# ===========================================================
# 09 Plotting

# Objectives
- Create a time series plot showing a single data set.
- Create a scatter plot showing relationship between two data sets.

## Matplotlib
- [`matplotlib`](https://matplotlib.org/) is a widely used scientific plotting library in Python.
- Pandas is built on top of Matplotlib
- A commonly used sub-library is called [`matplotlib.pyplot`](https://matplotlib.org/api/pyplot_api.html).
- The Jupyter Notebook will render plots inline if we ask it to using a "magic" command.

In [None]:
%matplotlib inline
import matplotlib.pyplot as plt

## Matplotlib usage
- Here is the general outline for creating a plot
  using Matplotlib

In [None]:
time = [0, 1, 2, 3]
position = [0, 100, 200, 300]

plt.plot(time, position)
plt.xlabel('Time (hr)')
plt.ylabel('Position (km)');  # `;` is not Python. This makes the notebook surpress extra messages from Matplotlib

## Plotting with Pandas
- Since Pandas is built on matplotlib, we can plot data directly from a dataframe.
- Before plotting, we convert the column headings from a `string` to `integer` data type, since they represent numerical values

In [None]:
import pandas as pd

data = pd.read_csv('data/gapminder_gdp_oceania.csv', index_col='country')

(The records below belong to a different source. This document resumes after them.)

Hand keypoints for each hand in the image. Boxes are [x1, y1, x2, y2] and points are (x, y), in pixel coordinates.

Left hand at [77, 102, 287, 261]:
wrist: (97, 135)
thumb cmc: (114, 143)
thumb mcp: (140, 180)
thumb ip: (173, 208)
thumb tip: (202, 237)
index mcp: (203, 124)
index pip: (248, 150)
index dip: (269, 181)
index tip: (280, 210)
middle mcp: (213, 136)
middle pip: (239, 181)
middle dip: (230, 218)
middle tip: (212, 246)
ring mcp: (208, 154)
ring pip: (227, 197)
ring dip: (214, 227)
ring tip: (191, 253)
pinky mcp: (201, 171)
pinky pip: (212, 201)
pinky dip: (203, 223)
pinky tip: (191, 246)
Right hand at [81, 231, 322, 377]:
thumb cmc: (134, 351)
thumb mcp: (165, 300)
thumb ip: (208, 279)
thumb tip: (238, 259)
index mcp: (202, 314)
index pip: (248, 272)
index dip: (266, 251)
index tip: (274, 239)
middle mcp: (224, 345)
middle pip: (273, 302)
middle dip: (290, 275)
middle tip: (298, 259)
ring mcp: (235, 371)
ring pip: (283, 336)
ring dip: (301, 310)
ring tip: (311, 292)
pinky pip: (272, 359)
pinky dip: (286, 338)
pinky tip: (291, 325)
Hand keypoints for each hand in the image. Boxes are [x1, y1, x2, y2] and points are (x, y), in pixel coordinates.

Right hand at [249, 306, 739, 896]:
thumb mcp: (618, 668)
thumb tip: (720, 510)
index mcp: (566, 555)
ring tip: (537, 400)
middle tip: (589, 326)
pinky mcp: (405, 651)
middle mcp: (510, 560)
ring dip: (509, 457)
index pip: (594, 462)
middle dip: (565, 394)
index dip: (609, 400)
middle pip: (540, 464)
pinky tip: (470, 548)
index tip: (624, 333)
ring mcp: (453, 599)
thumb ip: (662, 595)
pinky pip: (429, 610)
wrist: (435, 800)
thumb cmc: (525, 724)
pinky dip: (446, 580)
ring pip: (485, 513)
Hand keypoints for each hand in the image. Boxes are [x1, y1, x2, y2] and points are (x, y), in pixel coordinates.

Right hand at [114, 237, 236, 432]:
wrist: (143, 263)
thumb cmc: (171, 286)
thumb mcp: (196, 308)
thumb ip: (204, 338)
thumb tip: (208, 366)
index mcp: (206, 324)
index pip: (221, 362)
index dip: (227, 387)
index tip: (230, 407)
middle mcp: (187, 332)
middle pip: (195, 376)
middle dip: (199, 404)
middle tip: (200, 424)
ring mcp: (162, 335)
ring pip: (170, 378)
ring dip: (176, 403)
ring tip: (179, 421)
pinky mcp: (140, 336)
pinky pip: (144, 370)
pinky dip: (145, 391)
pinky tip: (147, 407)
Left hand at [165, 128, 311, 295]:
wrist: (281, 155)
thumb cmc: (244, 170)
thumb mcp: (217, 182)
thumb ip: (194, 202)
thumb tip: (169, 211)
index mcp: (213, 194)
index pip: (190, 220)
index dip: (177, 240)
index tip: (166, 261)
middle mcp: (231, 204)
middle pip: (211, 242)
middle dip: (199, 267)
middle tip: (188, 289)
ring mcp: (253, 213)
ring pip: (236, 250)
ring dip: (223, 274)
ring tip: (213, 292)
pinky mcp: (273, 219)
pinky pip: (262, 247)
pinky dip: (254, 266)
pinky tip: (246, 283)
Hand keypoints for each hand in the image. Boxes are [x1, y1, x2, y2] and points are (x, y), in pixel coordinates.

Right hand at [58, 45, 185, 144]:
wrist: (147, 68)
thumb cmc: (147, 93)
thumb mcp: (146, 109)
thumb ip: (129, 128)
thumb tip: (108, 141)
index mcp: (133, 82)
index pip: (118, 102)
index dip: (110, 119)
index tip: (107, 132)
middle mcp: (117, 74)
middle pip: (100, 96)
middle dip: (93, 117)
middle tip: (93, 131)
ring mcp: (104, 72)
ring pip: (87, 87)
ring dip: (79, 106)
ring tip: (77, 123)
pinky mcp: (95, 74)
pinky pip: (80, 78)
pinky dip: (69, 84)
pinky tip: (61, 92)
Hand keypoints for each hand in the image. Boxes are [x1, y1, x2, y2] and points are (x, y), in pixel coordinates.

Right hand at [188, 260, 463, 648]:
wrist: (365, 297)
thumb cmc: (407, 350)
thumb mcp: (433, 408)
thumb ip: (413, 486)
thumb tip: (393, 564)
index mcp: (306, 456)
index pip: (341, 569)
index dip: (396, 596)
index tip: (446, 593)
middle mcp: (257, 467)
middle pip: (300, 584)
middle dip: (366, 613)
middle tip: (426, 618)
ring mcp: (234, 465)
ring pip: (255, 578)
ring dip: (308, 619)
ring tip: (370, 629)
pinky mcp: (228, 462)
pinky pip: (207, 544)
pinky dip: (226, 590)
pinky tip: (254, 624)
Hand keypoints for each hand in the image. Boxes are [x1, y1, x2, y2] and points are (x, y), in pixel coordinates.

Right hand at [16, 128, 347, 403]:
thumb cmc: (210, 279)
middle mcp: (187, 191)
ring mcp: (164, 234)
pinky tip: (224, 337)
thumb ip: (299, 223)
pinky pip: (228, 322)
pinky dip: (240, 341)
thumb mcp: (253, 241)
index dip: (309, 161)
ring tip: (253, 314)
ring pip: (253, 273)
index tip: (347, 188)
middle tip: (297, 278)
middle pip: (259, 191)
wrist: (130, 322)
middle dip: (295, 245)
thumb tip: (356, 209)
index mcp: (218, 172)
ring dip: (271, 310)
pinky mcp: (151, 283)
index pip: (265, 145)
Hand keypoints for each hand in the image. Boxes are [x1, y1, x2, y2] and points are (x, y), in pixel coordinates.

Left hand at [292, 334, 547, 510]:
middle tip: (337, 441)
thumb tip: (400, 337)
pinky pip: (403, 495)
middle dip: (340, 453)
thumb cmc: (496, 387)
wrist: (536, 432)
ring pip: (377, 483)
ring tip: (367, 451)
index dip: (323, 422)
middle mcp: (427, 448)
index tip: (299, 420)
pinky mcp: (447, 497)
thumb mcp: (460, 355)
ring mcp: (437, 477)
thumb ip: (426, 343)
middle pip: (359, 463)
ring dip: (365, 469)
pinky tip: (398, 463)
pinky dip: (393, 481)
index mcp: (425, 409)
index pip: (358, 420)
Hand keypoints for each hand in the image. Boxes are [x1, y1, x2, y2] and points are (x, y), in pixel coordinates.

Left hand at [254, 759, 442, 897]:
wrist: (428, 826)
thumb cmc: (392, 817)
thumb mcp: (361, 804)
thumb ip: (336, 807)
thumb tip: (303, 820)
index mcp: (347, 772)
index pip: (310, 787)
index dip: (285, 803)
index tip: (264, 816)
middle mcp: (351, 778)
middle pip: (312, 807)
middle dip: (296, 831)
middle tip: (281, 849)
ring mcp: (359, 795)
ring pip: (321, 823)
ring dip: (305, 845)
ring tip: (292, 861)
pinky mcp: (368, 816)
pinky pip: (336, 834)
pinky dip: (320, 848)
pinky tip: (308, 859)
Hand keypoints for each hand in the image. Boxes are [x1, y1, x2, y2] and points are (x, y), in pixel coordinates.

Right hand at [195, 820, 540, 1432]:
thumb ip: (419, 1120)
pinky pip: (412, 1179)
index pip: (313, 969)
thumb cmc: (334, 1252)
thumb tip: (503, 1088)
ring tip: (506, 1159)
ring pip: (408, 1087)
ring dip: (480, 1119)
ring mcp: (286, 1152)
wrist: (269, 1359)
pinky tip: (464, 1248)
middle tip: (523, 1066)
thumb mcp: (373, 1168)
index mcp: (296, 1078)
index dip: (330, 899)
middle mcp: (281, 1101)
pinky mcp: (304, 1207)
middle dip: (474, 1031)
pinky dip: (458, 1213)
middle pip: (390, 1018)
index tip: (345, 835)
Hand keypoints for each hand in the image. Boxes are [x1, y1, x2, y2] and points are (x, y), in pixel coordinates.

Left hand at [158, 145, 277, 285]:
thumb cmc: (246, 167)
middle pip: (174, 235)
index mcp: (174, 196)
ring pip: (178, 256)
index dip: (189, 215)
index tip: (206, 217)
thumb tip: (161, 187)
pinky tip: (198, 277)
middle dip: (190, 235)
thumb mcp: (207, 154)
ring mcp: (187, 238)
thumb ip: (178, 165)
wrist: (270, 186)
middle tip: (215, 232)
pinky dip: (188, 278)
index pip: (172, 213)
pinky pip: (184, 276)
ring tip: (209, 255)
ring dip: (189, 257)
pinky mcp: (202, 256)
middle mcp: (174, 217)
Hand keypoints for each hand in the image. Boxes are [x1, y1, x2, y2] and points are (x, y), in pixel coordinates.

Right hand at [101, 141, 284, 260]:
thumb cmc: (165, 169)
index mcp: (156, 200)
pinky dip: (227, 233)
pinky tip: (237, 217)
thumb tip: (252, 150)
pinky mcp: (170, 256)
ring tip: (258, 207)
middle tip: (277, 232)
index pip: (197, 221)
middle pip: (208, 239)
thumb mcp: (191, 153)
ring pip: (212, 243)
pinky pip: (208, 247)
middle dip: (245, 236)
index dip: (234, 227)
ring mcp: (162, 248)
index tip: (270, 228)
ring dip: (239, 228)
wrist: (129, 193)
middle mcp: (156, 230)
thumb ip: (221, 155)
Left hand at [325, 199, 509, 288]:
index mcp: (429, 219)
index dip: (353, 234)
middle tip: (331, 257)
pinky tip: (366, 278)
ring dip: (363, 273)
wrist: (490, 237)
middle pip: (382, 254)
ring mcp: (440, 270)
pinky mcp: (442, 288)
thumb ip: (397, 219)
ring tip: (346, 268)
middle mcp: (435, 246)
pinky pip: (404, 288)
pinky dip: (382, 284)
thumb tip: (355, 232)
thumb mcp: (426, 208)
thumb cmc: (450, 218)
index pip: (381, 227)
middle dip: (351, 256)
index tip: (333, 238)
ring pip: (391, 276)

# Extract year from last 4 characters of each column name
# The current column names are structured as 'gdpPercap_(year)', 
# so we want to keep the (year) part only; this provides clarity when plotting GDP against years.
# To do this we use strip(), which removes the characters stated in the argument from the string.
# This method works on strings, so we call str() before strip().

years = data.columns.str.strip('gdpPercap_')

# Convert year values to integers, saving results back to dataframe

data.columns = years.astype(int)

# Look at it now

data

In [None]:
# Plot the data for Australia
data.loc['Australia'].plot();

In [None]:
# 1. Plot the data for New Zealand
data.loc['New Zealand'].plot();

# Tranposing for a Plot

- By default, dataframes plot with the rows as the X axis.
- We can transpose the data in order to plot multiple series.

In [None]:
data.T.plot()
plt.ylabel('GDP per capita')

## Plot Types
- Many styles of plot are available.

In [None]:
plt.style.use('ggplot')
data.T.plot(kind='bar')
plt.ylabel('GDP per capita');

- `.plot` has many attributes, including all the plot types it can produce

In [None]:
# List available plots
[method_name for method_name in dir(data.plot) if not method_name.startswith("_")]

- Let's make a scatter plot of Australia's GDP against New Zealand's GDP.

In [None]:
data.T.plot.scatter(x = 'Australia', y = 'New Zealand');

# Objectives
- Create a time series plot showing a single data set.
- Create a scatter plot showing relationship between two data sets.